Segment Open
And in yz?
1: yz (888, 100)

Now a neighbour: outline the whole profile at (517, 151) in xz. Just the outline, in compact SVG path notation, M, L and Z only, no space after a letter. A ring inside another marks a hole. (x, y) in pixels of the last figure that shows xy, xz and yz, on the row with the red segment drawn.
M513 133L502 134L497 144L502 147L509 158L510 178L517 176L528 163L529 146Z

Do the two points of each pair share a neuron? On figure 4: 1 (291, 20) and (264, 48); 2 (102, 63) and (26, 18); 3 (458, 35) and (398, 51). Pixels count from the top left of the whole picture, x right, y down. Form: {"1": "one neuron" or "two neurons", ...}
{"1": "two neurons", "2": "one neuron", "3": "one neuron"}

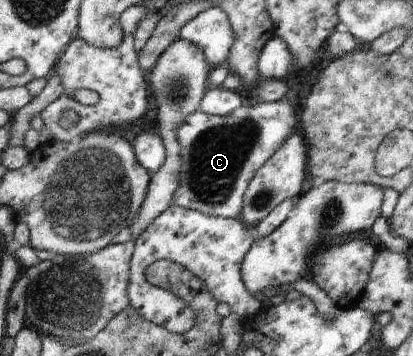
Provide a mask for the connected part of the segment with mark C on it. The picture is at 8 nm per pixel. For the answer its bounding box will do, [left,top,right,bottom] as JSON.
[172,98,297,219]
Segment Closed
▸ TASK GOAL
Set down, please, the lines from the line holding "Provide a mask" through the final line of the data, exactly and with nothing added.

▸ SOLUTION
Provide a mask for the connected part of the segment with mark C on it. The picture is at 8 nm per pixel. For the answer its bounding box will do, [left,top,right,bottom] as JSON.
[172,98,297,219]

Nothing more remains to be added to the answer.